EXTRACT PROVIDED.
┌──
# Help Identifying Wood Species



## caneson (May 29, 2014)

Hi All,

I am new to this forum. I craft split-cane and fiberglass fly rods and am the sole proprietor of Jenkins Fly Rods. 

I have a question that I hope you might be able to answer. 

Below are a couple of photos of a reel seat I used on a Lamiglas fly rod build. I really like the way the wood spacer compliments the color of the blank. When I contacted the maker of the reel seat he said that the spacer was made from a scrap he picked up at his wood source and he didn’t know the species. 
















I realize that it may not be realistic to expect anyone to be able to identify the kind of wood used for the spacer. However, if anyone has a guess or can identify it, it would be very much appreciated. Thanks to all for taking a look. Be well.

Steve Jenkins


----------



## Semipro (Mar 22, 2013)

Steve, welcome to Router Forums, glad to have you join us, I'm positive the members of the community would be more than willing to answer any questions you have


----------



## DaninVan (Jan 1, 2012)

Hi, Steve; welcome...
└──
TASKS TO PERFORM.
(A) In the wood identification thread, what did the reel seat maker say the spacer was made from?
(B) Carry on the wood identification thread from its last line.
The material after this text comes from a separate source.

RECORDED DATA.
┌──
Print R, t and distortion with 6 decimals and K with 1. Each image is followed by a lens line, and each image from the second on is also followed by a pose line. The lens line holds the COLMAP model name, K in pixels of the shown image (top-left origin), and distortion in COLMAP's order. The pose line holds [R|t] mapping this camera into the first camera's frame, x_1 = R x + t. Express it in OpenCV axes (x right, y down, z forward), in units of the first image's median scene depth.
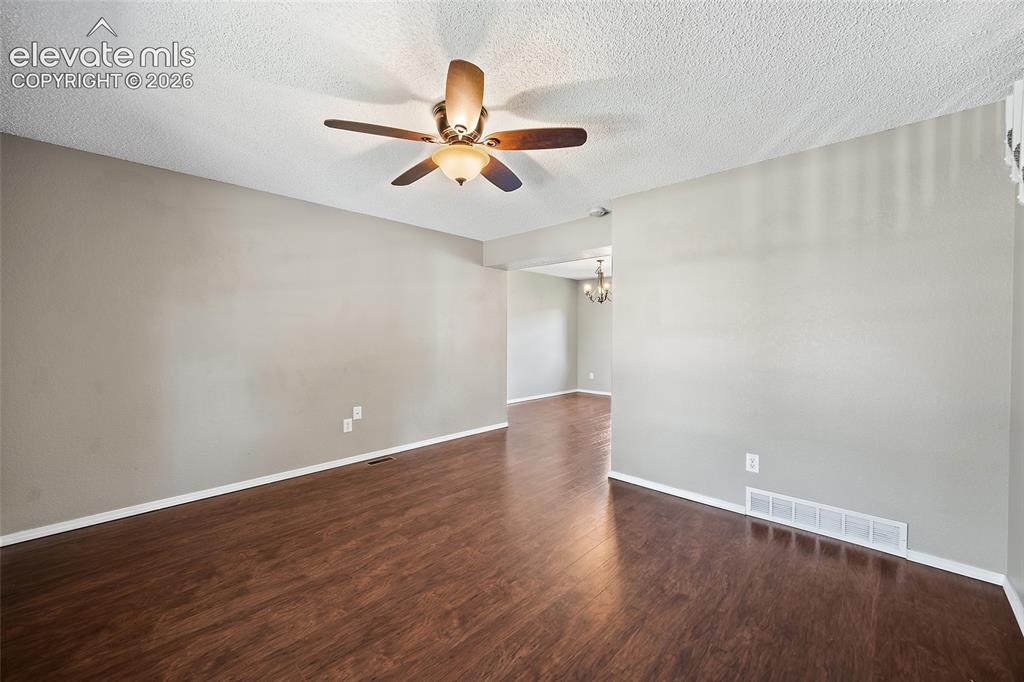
└──
SET OF ANSWERS.
(A) A scrap he picked up at his wood source.

(B)
Wow, you do seriously nice work! Is that polyester resin over the wood seat?
Looks like amber. Beautiful.
Maybe Birdseye Maple?
https://www.google.ca/search?q=Bird...CPcWNyATcnYDQCQ&ved=0CCYQsAQ&biw=1270&bih=608


----------



## mark greenbaum (Sep 26, 2010)

Welcome to the Forum; I would have to guess Flame Maple.


----------



## andysden (Aug 9, 2011)

Welcome to the forum. Could be Osage Orange but likely Maple 
Andy


----------



## Willway (Aug 16, 2012)

I would have to bet on Osage Orange. It looks to yellow for maple and the grain is typical of Osage Orange. Also know as Hedge Apple, Horse Apple, Bodark, depending on the part of the country you are from. Google Bodark wood photos and compare.


----------



## reelman65 (Jun 2, 2014)

You guys probably already know this but:
It is my understanding that .gov will identify 5 pieces per household per year.

I can't post the url yet, but PM me if you need it

Send your samples to:
Center for Wood Anatomy Research
USDA Forest Service, Forest Products Laboratory
One Gifford Pinchot Dr.
Madison, WI 53726-2398

I just sent five samples a few weeks ago…..waiting on the results….
Just an FYI.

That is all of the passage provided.